● Questions to answer:
1/ For the forum thread on mounting the G-1 phone's SD card, say whether each statement agrees with it. Give yes or no, and quote the deciding words. (a) The dmesg output showed the card as /dev/sdd. (b) Mounting the card as vfat worked. (c) One reply says the phone must be told to share its storage.
2/ In the forum thread on mounting the G-1 phone's SD card, rewrite the paragraph beginning "When you connect your G1" more briefly, keeping its main facts.
3/ Retype the part of the forum thread on mounting the G-1 phone's SD card starting with "# dmesg | tail" and going on through "into the kernel.".

● Document text:
== Segment start ==
# [SOLVED] mounting my Android G-1 phone's Micrio SD card..

## flacvest

Anyone know how to do this? I looked up :

# dmesg | tail

which sees the HTC G-1 Android handset and the card as /dev/sdd dunno how to go from here...

tried to mount as vfat with no luck. LOST now. 

Any ideas??

----------

## audiodef

Depending on the kernel version, there could be options for SD cards to compile into the kernel.

----------

## bbgermany

When you connect your G1, check for the messages on the display of the phone. You need to tell the phone, that it has to share the storage.

bb

edit: basic usb-storage should do the trick.

----------

## flacvest

 *bbgermany wrote:*   

> When you connect your G1, check for the messages on the display of the phone. You need to tell the phone, that it has to share the storage.
== Segment end ==
(Saved data entries)
== Segment start ==
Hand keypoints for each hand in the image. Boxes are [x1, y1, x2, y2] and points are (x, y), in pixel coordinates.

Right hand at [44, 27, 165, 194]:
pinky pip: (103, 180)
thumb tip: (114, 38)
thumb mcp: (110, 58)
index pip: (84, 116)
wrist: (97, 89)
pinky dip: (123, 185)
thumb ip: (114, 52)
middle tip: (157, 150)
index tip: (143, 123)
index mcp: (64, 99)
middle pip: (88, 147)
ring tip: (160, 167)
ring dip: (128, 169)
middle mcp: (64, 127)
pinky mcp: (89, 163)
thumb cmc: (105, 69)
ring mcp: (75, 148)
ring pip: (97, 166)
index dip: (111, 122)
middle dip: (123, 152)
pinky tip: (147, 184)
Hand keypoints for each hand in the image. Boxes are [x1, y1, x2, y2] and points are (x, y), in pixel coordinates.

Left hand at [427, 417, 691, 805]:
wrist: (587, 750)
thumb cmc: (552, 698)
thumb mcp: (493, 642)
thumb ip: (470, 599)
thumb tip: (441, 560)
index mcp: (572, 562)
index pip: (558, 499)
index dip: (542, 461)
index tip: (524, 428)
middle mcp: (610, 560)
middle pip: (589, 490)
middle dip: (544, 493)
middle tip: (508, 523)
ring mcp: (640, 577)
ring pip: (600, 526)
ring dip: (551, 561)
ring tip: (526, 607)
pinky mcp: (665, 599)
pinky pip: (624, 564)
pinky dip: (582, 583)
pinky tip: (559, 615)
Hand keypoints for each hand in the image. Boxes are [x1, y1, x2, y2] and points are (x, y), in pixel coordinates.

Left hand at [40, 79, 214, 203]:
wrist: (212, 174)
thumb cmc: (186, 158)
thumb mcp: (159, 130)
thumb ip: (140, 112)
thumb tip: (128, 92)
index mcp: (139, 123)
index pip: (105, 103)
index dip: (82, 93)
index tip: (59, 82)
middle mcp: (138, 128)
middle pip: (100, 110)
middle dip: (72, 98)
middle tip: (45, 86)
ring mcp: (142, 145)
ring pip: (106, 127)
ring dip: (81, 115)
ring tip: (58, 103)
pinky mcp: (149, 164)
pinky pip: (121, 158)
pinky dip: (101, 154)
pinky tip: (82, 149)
== Segment end ==
● Solved tasks:
1/
(a) Yes: "sees the HTC G-1 Android handset and the card as /dev/sdd"
(b) No: "tried to mount as vfat with no luck"
(c) Yes: "You need to tell the phone, that it has to share the storage."

2/ After connecting the G1, watch the phone's display for messages and tell the phone to share its storage.

3/
# dmesg | tail

which sees the HTC G-1 Android handset and the card as /dev/sdd dunno how to go from here...

tried to mount as vfat with no luck. LOST now. 

Any ideas??

----------

## audiodef

Depending on the kernel version, there could be options for SD cards to compile into the kernel.